-------- Material supplied --------
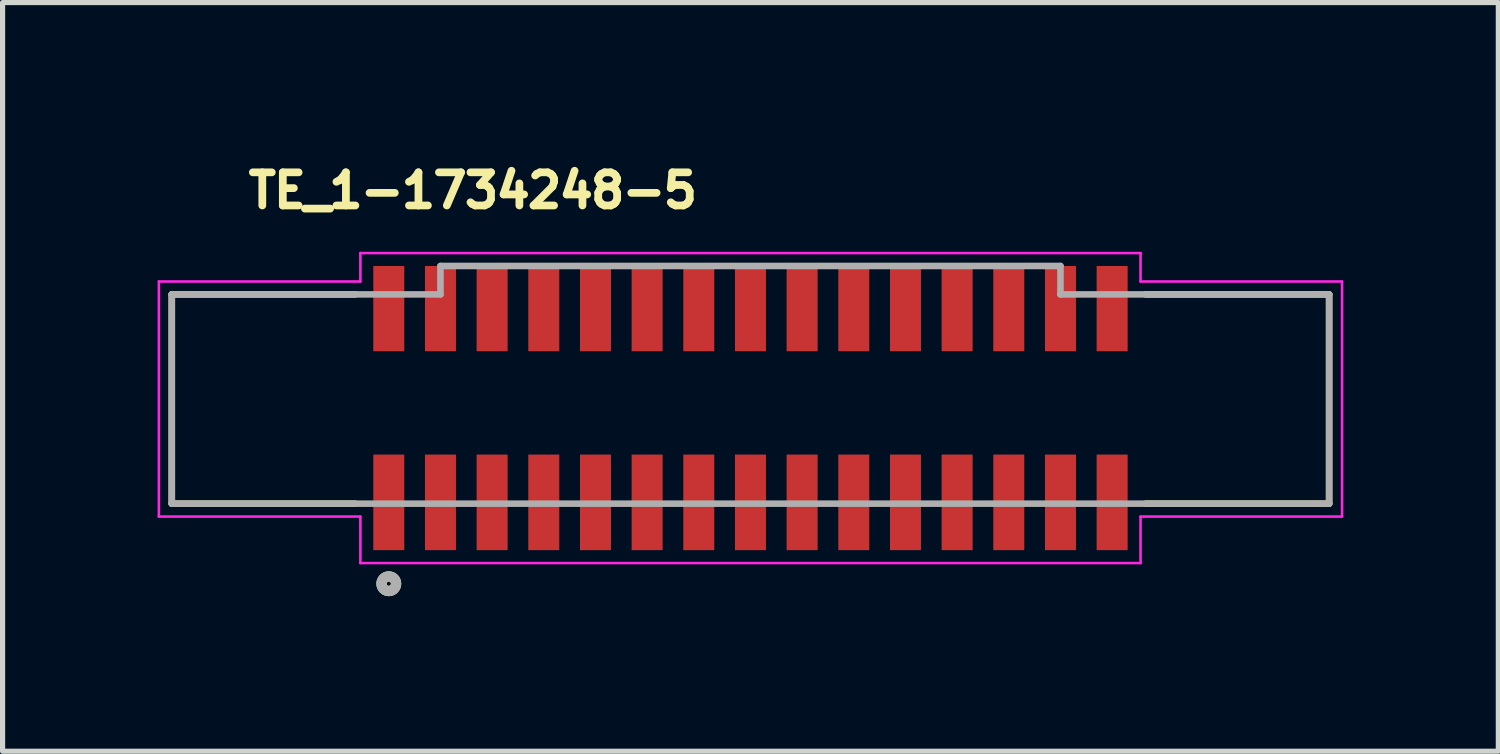
<source format=kicad_pcb>
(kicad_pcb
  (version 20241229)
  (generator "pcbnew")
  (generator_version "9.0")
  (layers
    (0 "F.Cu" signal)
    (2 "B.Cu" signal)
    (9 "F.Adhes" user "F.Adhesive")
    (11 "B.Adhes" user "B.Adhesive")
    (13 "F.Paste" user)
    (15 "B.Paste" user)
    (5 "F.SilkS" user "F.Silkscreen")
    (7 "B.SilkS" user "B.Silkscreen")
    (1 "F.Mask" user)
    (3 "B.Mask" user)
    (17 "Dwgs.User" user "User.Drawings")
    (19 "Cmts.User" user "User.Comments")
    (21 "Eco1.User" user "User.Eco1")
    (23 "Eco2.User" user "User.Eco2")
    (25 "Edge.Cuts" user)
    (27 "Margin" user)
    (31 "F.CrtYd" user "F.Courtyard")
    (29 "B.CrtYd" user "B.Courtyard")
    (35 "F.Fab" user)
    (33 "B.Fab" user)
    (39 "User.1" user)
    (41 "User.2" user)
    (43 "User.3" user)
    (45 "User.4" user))
  (footprint "TE_1-1734248-5"
    (layer "F.Cu")
    (at 11.475 4.648)
    (property "Reference" "TE_1-1734248-5" (at -5.373 -4.01 0) (layer "F.SilkS") (effects (font (size 0.641 0.641) (thickness 0.15))))
    (attr smd)
    (fp_line (start -11.2 -2) (end -7.65 -2) (stroke (width 0.127) (type solid)) (layer "F.SilkS"))
    (fp_line (start -11.2 2.05) (end -11.2 -2) (stroke (width 0.127) (type solid)) (layer "F.SilkS"))
    (fp_line (start -11.2 2.05) (end -7.65 2.05) (stroke (width 0.127) (type solid)) (layer "F.SilkS"))
    (fp_line (start 11.2 -2) (end 7.65 -2) (stroke (width 0.127) (type solid)) (layer "F.SilkS"))
    (fp_line (start 11.2 2.05) (end 7.65 2.05) (stroke (width 0.127) (type solid)) (layer "F.SilkS"))
    (fp_line (start 11.2 2.05) (end 11.2 -2) (stroke (width 0.127) (type solid)) (layer "F.SilkS"))
    (fp_circle (center -7 3.6) (end -6.859 3.6) (stroke (width 0.2) (type solid)) (fill no) (layer "F.SilkS"))
    (fp_line (start -11.45 -2.25) (end -7.55 -2.25) (stroke (width 0.05) (type solid)) (layer "F.CrtYd"))
    (fp_line (start -11.45 2.3) (end -11.45 -2.25) (stroke (width 0.05) (type solid)) (layer "F.CrtYd"))
    (fp_line (start -7.55 -2.8) (end 7.55 -2.8) (stroke (width 0.05) (type solid)) (layer "F.CrtYd"))
    (fp_line (start -7.55 -2.25) (end -7.55 -2.8) (stroke (width 0.05) (type solid)) (layer "F.CrtYd"))
    (fp_line (start -7.55 2.3) (end -11.45 2.3) (stroke (width 0.05) (type solid)) (layer "F.CrtYd"))
    (fp_line (start -7.55 3.2) (end -7.55 2.3) (stroke (width 0.05) (type solid)) (layer "F.CrtYd"))
    (fp_line (start 7.55 -2.8) (end 7.55 -2.25) (stroke (width 0.05) (type solid)) (layer "F.CrtYd"))
    (fp_line (start 7.55 -2.25) (end 11.45 -2.25) (stroke (width 0.05) (type solid)) (layer "F.CrtYd"))
    (fp_line (start 7.55 2.3) (end 7.55 3.2) (stroke (width 0.05) (type solid)) (layer "F.CrtYd"))
    (fp_line (start 7.55 3.2) (end -7.55 3.2) (stroke (width 0.05) (type solid)) (layer "F.CrtYd"))
    (fp_line (start 11.45 -2.25) (end 11.45 2.3) (stroke (width 0.05) (type solid)) (layer "F.CrtYd"))
    (fp_line (start 11.45 2.3) (end 7.55 2.3) (stroke (width 0.05) (type solid)) (layer "F.CrtYd"))
    (fp_line (start -11.2 -2) (end -6 -2) (stroke (width 0.127) (type solid)) (layer "F.Fab"))
    (fp_line (start -11.2 2.05) (end -11.2 -2) (stroke (width 0.127) (type solid)) (layer "F.Fab"))
    (fp_line (start -6 -2.55) (end 6 -2.55) (stroke (width 0.127) (type solid)) (layer "F.Fab"))
    (fp_line (start -6 -2) (end -6 -2.55) (stroke (width 0.127) (type solid)) (layer "F.Fab"))
    (fp_line (start 6 -2) (end 6 -2.55) (stroke (width 0.127) (type solid)) (layer "F.Fab"))
    (fp_line (start 11.2 -2) (end 6 -2) (stroke (width 0.127) (type solid)) (layer "F.Fab"))
    (fp_line (start 11.2 2.05) (end -11.2 2.05) (stroke (width 0.127) (type solid)) (layer "F.Fab"))
    (fp_line (start 11.2 2.05) (end 11.2 -2) (stroke (width 0.127) (type solid)) (layer "F.Fab"))
    (fp_circle (center -7 3.6) (end -6.859 3.6) (stroke (width 0.2) (type solid)) (fill no) (layer "F.Fab"))
    (pad "1" smd rect (at -7 2.025) (size 0.6 1.85) (layers "F.Cu" "F.Mask" "F.Paste"))
    (pad "1_1" smd rect (at -7 -1.725) (size 0.6 1.65) (layers "F.Cu" "F.Mask" "F.Paste"))
    (pad "2" smd rect (at -6 2.025) (size 0.6 1.85) (layers "F.Cu" "F.Mask" "F.Paste"))
    (pad "2_1" smd rect (at -6 -1.725) (size 0.6 1.65) (layers "F.Cu" "F.Mask" "F.Paste"))
    (pad "3" smd rect (at -5 2.025) (size 0.6 1.85) (layers "F.Cu" "F.Mask" "F.Paste"))
    (pad "3_1" smd rect (at -5 -1.725) (size 0.6 1.65) (layers "F.Cu" "F.Mask" "F.Paste"))
    (pad "4" smd rect (at -4 2.025) (size 0.6 1.85) (layers "F.Cu" "F.Mask" "F.Paste"))
    (pad "4_1" smd rect (at -4 -1.725) (size 0.6 1.65) (layers "F.Cu" "F.Mask" "F.Paste"))
    (pad "5" smd rect (at -3 2.025) (size 0.6 1.85) (layers "F.Cu" "F.Mask" "F.Paste"))
    (pad "5_1" smd rect (at -3 -1.725) (size 0.6 1.65) (layers "F.Cu" "F.Mask" "F.Paste"))
    (pad "6" smd rect (at -2 2.025) (size 0.6 1.85) (layers "F.Cu" "F.Mask" "F.Paste"))
    (pad "6_1" smd rect (at -2 -1.725) (size 0.6 1.65) (layers "F.Cu" "F.Mask" "F.Paste"))
    (pad "7" smd rect (at -1 2.025) (size 0.6 1.85) (layers "F.Cu" "F.Mask" "F.Paste"))
    (pad "7_1" smd rect (at -1 -1.725) (size 0.6 1.65) (layers "F.Cu" "F.Mask" "F.Paste"))
    (pad "8" smd rect (at 0 2.025) (size 0.6 1.85) (layers "F.Cu" "F.Mask" "F.Paste"))
    (pad "8_1" smd rect (at 0 -1.725) (size 0.6 1.65) (layers "F.Cu" "F.Mask" "F.Paste"))
    (pad "9" smd rect (at 1 2.025) (size 0.6 1.85) (layers "F.Cu" "F.Mask" "F.Paste"))
    (pad "9_1" smd rect (at 1 -1.725) (size 0.6 1.65) (layers "F.Cu" "F.Mask" "F.Paste"))
    (pad "10" smd rect (at 2 2.025) (size 0.6 1.85) (layers "F.Cu" "F.Mask" "F.Paste"))
    (pad "10_1" smd rect (at 2 -1.725) (size 0.6 1.65) (layers "F.Cu" "F.Mask" "F.Paste"))
    (pad "11" smd rect (at 3 2.025) (size 0.6 1.85) (layers "F.Cu" "F.Mask" "F.Paste"))
    (pad "11_1" smd rect (at 3 -1.725) (size 0.6 1.65) (layers "F.Cu" "F.Mask" "F.Paste"))
    (pad "12" smd rect (at 4 2.025) (size 0.6 1.85) (layers "F.Cu" "F.Mask" "F.Paste"))
    (pad "12_1" smd rect (at 4 -1.725) (size 0.6 1.65) (layers "F.Cu" "F.Mask" "F.Paste"))
    (pad "13" smd rect (at 5 2.025) (size 0.6 1.85) (layers "F.Cu" "F.Mask" "F.Paste"))
    (pad "13_1" smd rect (at 5 -1.725) (size 0.6 1.65) (layers "F.Cu" "F.Mask" "F.Paste"))
    (pad "14" smd rect (at 6 2.025) (size 0.6 1.85) (layers "F.Cu" "F.Mask" "F.Paste"))
    (pad "14_1" smd rect (at 6 -1.725) (size 0.6 1.65) (layers "F.Cu" "F.Mask" "F.Paste"))
    (pad "15" smd rect (at 7 2.025) (size 0.6 1.85) (layers "F.Cu" "F.Mask" "F.Paste"))
    (pad "15_1" smd rect (at 7 -1.725) (size 0.6 1.65) (layers "F.Cu" "F.Mask" "F.Paste")))
  (gr_rect
    (start -3 -3)
    (end 25.95 11.49)
    (stroke (width 0.1) (type default))
    (fill no)
    (layer "Edge.Cuts")))
</source>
--------
**What is being asked:**
How many of the lines above include "Courtyard"? Only the number should be given.

**Task response:**
2